:: QUOTED PASSAGE ::
------------------------

# cutters for delta/rockwell 43-120



## jasonj (Dec 17, 2011)

I bought an old delta/rockwell 43-120 wood shaper and I am not sure what kind of cutters to use. the spidle is a cone shape and has 3/4" base on it. It also has a colet nut that can hold 1/4" router bits. But I know how to use 1/4" bits is there a way to buy a new spindle to accomadate newer cutters for this wood shaper? Also does anyone know if a manuel can be bought for this machine. Wood Shapers are new to me so any advise would be appreciated.

Thanks

Jason


----------



## Jack Wilson (Mar 14, 2010)

Hi Jason, I too have one of these older, but NICE machines. I have a 1/2" spindle and use shaper cutters with a 3/4" hole, and a small T-bushing that most of them come with, you can find shaper cutters at many sites, I have used Router bits, Saw blades, CNC Router Bits, Shaper Cutters & More for 2 sets of cutters and was happy with them, you can also check out www.infinitytools.com they may be less, but they also have less of a selection. More questions? PLEASE ask, everyone here will be happy to help as much as they can!

------------------------

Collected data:
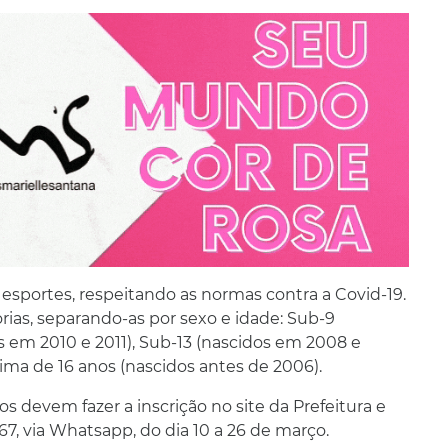
e esportes, respeitando as normas contra a Covid-19.
ias, separando-as por sexo e idade: Sub-9
s em 2010 e 2011), Sub-13 (nascidos em 2008 e
ima de 16 anos (nascidos antes de 2006).
s devem fazer a inscrição no site da Prefeitura e
67, via Whatsapp, do dia 10 a 26 de março.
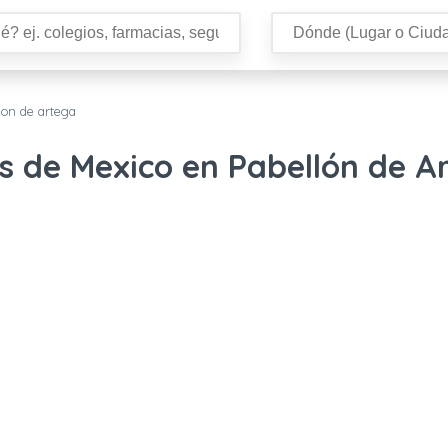
lon de artega
s de Mexico en Pabellón de A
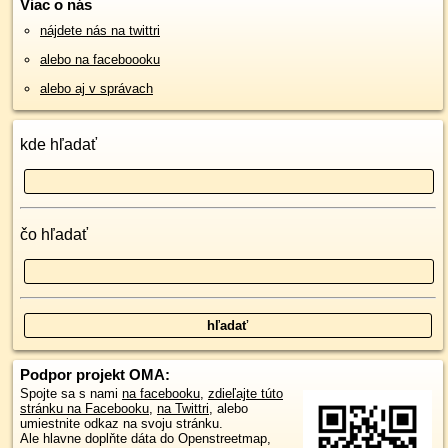
Viac o nás
nájdete nás na twittri
alebo na faceboooku
alebo aj v správach
kde hľadať
čo hľadať
Podpor projekt OMA:
Spojte sa s nami
na facebooku
,
zdieľajte túto
stránku na Facebooku
,
na Twittri
, alebo
umiestnite odkaz na svoju stránku.
Ale hlavne doplňte dáta do Openstreetmap,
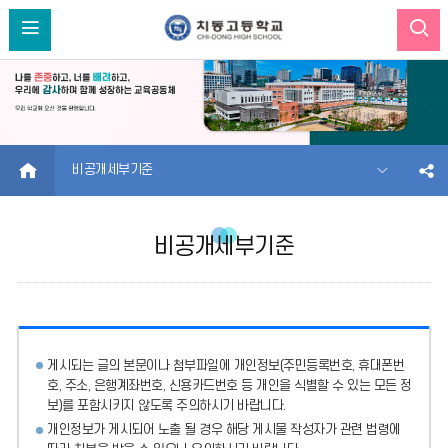
HOME
비공개세부기준
비공개세부기준
게시되는 글의 본문이나 첨부파일에
개인정보(주민등록번호, 휴대폰번
호, 주소, 은행계좌번호, 신용카드번호 등 개인을 식별할 수 있는 모든 정
보)를 포함시키지 않도록 주의
하시기 바랍니다.
개인정보가 게시되어 노출 될 경우 해당 게시물 작성자가 관련 법령에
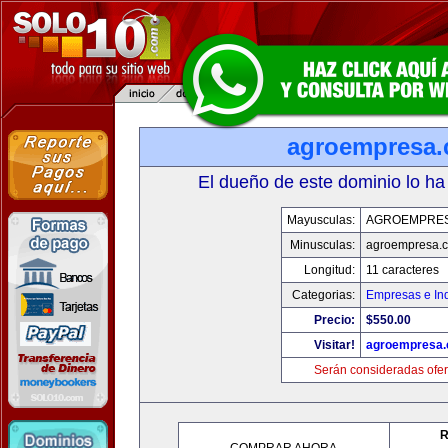
agroempresa
El dueño de este dominio lo ha
Mayusculas:
AGROEMPRE
Minusculas:
agroempresa.
Longitud:
11 caracteres
Categorias:
Empresas e Ind
Precio:
$550.00
Visitar!
agroempresa
Serán consideradas ofer
R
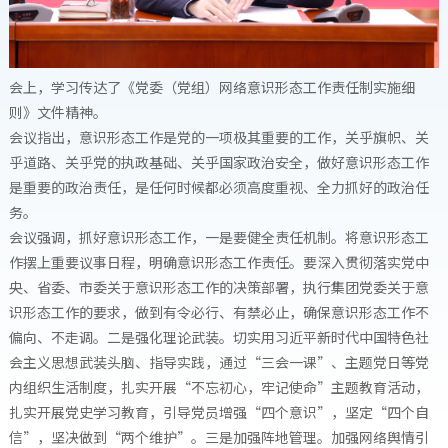
会上，学习传达了《党委（党组）网络意识形态工作责任制实施细
则》文件精神。
会议指出，意识形态工作是党的一项极其重要的工作，关乎旗帜、关
乎道路、关乎党的执政基础、关乎国家政治安全，做好意识形态工作
是重要的政治责任，是任何时候都必须高度重视、全力抓好的政治任
务。
会议强调，抓好意识形态工作，一是要健全责任机制。将意识形态工
作摆上重要议事日程，明确意识形态工作责任。要深入贯彻落实党中
央、省委、市委关于意识形态工作的决策部署，执行集团党委关于意
识形态工作的要求，做到有令必行、有禁必止，确保意识形态工作不
偏向、不走调。二是强化理论武装。切实用习近平新时代中国特色社
会主义思想武装头脑、指导实践，通过“三会一课”、主题党日等党
内组织生活制度，扎实开展“不忘初心，牢记使命”主题教育活动，
扎实开展党史学习教育，引导党员增强“四个意识”，坚定“四个自
信”，坚决做到“两个维护”。三是加强阵地管理。加强网络舆情引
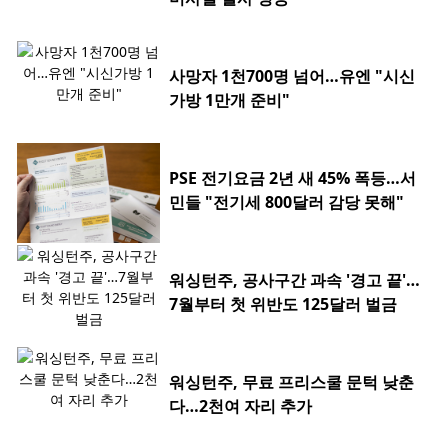
사망자 1천700명 넘어…유엔 "시신
가방 1만개 준비"
PSE 전기요금 2년 새 45% 폭등…서
민들 "전기세 800달러 감당 못해"
워싱턴주, 공사구간 과속 '경고 끝'…
7월부터 첫 위반도 125달러 벌금
워싱턴주, 무료 프리스쿨 문턱 낮춘
다…2천여 자리 추가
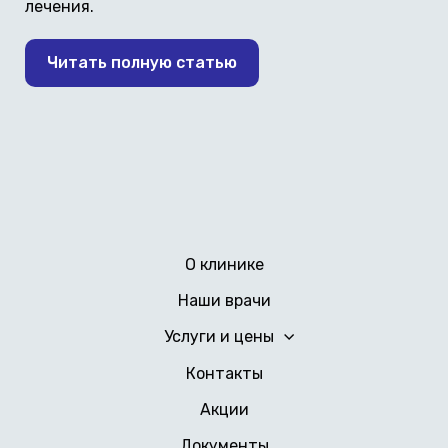
лечения.
Читать полную статью
О клинике
Наши врачи
Услуги и цены
Контакты
Акции
Документы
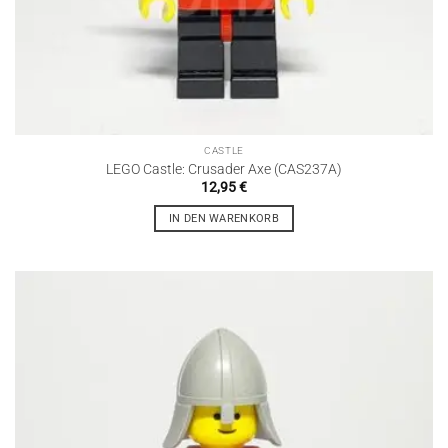
CASTLE
LEGO Castle: Crusader Axe (CAS237A)
12,95
€
IN DEN WARENKORB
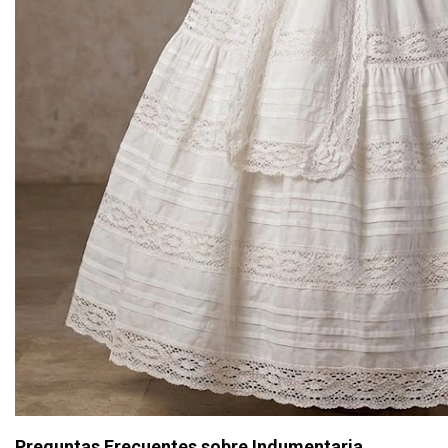
Preguntas Frecuentes sobre Indumentaria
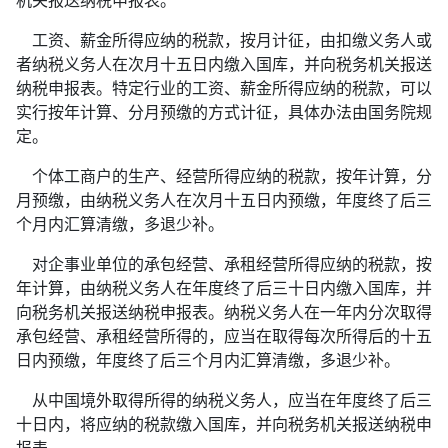
机关报送纳税申报表。
工资、薪金所得应纳的税款，按月计征，由扣缴义务人或
者纳税义务人在次月十五日内缴入国库，并向税务机关报送
纳税申报表。特定行业的工资、薪金所得应纳的税款，可以
实行按年计算、分月预缴的方式计征，具体办法由国务院规
定。
个体工商户的生产、经营所得应纳的税款，按年计算，分
月预缴，由纳税义务人在次月十五日内预缴，年度终了后三
个月内汇算清缴，多退少补。
对企事业单位的承包经营、承租经营所得应纳的税款，按
年计算，由纳税义务人在年度终了后三十日内缴入国库，并
向税务机关报送纳税申报表。纳税义务人在一年内分次取得
承包经营、承租经营所得的，应当在取得每次所得后的十五
日内预缴，年度终了后三个月内汇算清缴，多退少补。
从中国境外取得所得的纳税义务人，应当在年度终了后三
十日内，将应纳的税款缴入国库，并向税务机关报送纳税申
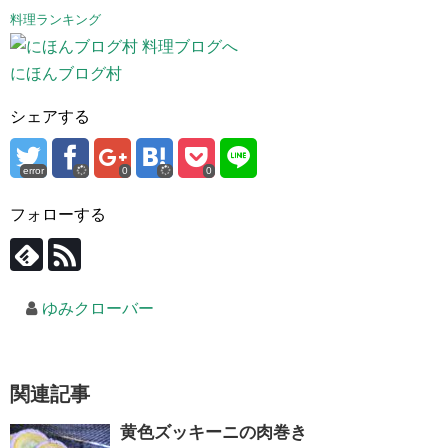
料理ランキング
にほんブログ村
シェアする
error
0
0
フォローする
ゆみクローバー
関連記事
黄色ズッキーニの肉巻き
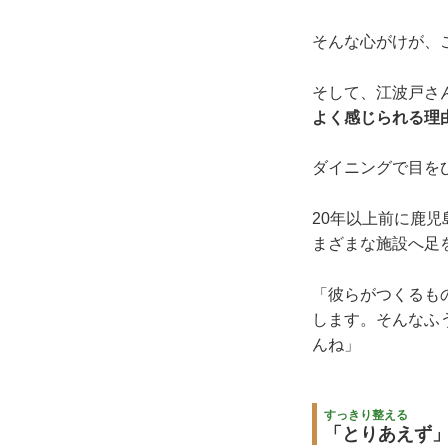
そんな心がけが、
そして、江波戸さ
よく感じられる理
ダイニングで目を
20年以上前に鹿
まざまな施設へ足
「彼らがつくるも
します。そんなふ
んね」
すっきり整える
「とりあえず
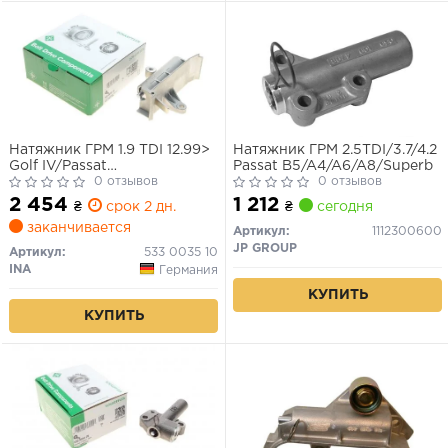
Натяжник ГРМ 1.9 TDI 12.99>
Натяжник ГРМ 2.5TDI/3.7/4.2
Golf IV/Passat
Passat B5/A4/A6/A8/Superb
B5/Sharan/Fabia/
0 отзывов
0 отзывов
Octavia/A2/A4
2 454
1 212
₴
срок 2 дн.
₴
сегодня
заканчивается
Артикул:
1112300600
JP GROUP
Артикул:
533 0035 10
INA
Германия
КУПИТЬ
КУПИТЬ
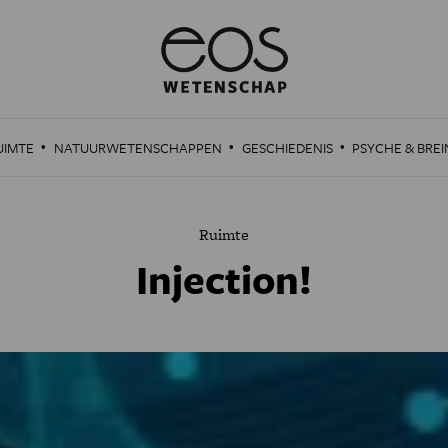
·
·
·
UIMTE
NATUURWETENSCHAPPEN
GESCHIEDENIS
PSYCHE & BREI
Ruimte
Injection!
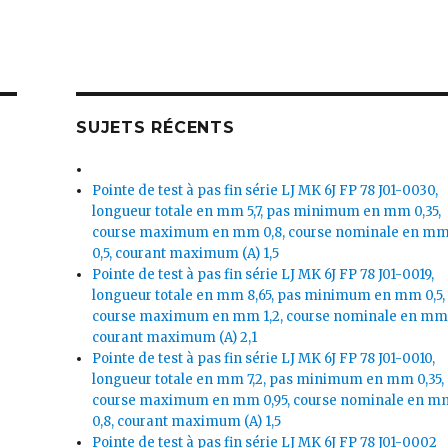
SUJETS RÉCENTS
Pointe de test à pas fin série LJ MK 6J FP 78 J01-0030,
longueur totale en mm 5,7, pas minimum en mm 0,35,
course maximum en mm 0,8, course nominale en m
0,5, courant maximum (A) 1,5
Pointe de test à pas fin série LJ MK 6J FP 78 J01-0019,
longueur totale en mm 8,65, pas minimum en mm 0,5,
course maximum en mm 1,2, course nominale en mm 
courant maximum (A) 2,1
Pointe de test à pas fin série LJ MK 6J FP 78 J01-0010,
longueur totale en mm 7,2, pas minimum en mm 0,35,
course maximum en mm 0,95, course nominale en m
0,8, courant maximum (A) 1,5
Pointe de test à pas fin série LJ MK 6J FP 78 J01-0002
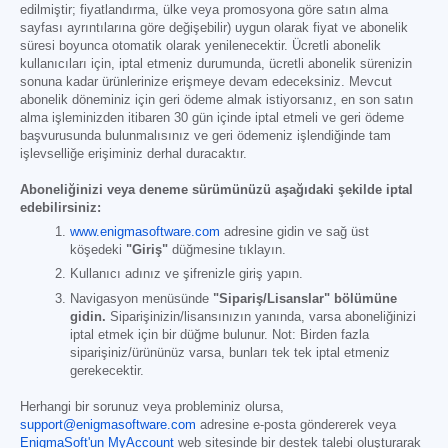
edilmiştir; fiyatlandırma, ülke veya promosyona göre satın alma
sayfası ayrıntılarına göre değişebilir) uygun olarak fiyat ve abonelik
süresi boyunca otomatik olarak yenilenecektir. Ücretli abonelik
kullanıcıları için, iptal etmeniz durumunda, ücretli abonelik sürenizin
sonuna kadar ürünlerinize erişmeye devam edeceksiniz. Mevcut
abonelik döneminiz için geri ödeme almak istiyorsanız, en son satın
alma işleminizden itibaren 30 gün içinde iptal etmeli ve geri ödeme
başvurusunda bulunmalısınız ve geri ödemeniz işlendiğinde tam
işlevselliğe erişiminiz derhal duracaktır.
Aboneliğinizi veya deneme sürümünüzü aşağıdaki şekilde iptal
edebilirsiniz:
www.enigmasoftware.com
adresine gidin ve sağ üst
köşedeki
"Giriş"
düğmesine tıklayın.
Kullanıcı adınız ve şifrenizle giriş yapın.
Navigasyon menüsünde
"Sipariş/Lisanslar" bölümüne
gidin.
Siparişinizin/lisansınızın yanında, varsa aboneliğinizi
iptal etmek için bir düğme bulunur. Not: Birden fazla
siparişiniz/ürününüz varsa, bunları tek tek iptal etmeniz
gerekecektir.
Herhangi bir sorunuz veya probleminiz olursa,
support@enigmasoftware.com
adresine e-posta göndererek veya
EnigmaSoft'un MyAccount
web sitesinde bir destek talebi oluşturarak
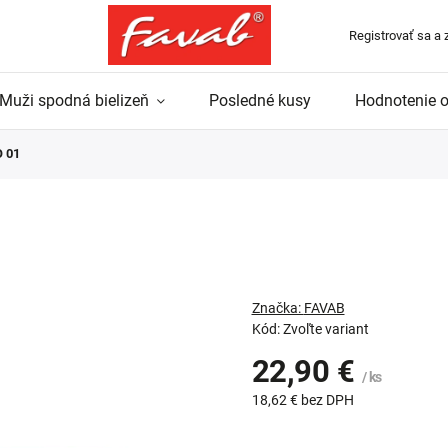
Registrovať sa a 
Muži spodná bielizeň
Posledné kusy
Hodnotenie 
 01
Značka:
FAVAB
Kód:
Zvoľte variant
22,90 €
/ ks
18,62 €
bez DPH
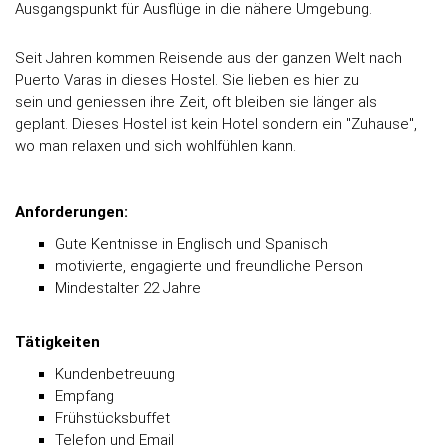
Ausgangspunkt für Ausflüge in die nähere Umgebung.
Seit Jahren kommen Reisende aus der ganzen Welt nach
Puerto Varas in dieses Hostel. Sie lieben es hier zu
sein und geniessen ihre Zeit, oft bleiben sie länger als
geplant. Dieses Hostel ist kein Hotel sondern ein "Zuhause",
wo man relaxen und sich wohlfühlen kann.
Anforderungen:
Gute Kentnisse in Englisch und Spanisch
motivierte, engagierte und freundliche Person
Mindestalter 22 Jahre
Tätigkeiten
Kundenbetreuung
Empfang
Frühstücksbuffet
Telefon und Email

------------------------

:: HOW TO COMPLETE THIS TASK ::
Extend the forum thread about cutters for the Delta/Rockwell 43-120 shaper, picking up right after its final sentence. The rows have no part in this work.

:: SOLVED PROBLEM ::
The shaper really turns to slow for router bits, It max's out at 10,000 rpm. I have a manual I can email you or there may be one posted onsite here

You should be able to find a spindle for this unit, watch eBay for a while.

Can you post a photo of your spindle? You can remove it by removing the nut from the bottom of the spindle below the pulley. Then it should just lift out.


----------



## Jack Wilson (Mar 14, 2010)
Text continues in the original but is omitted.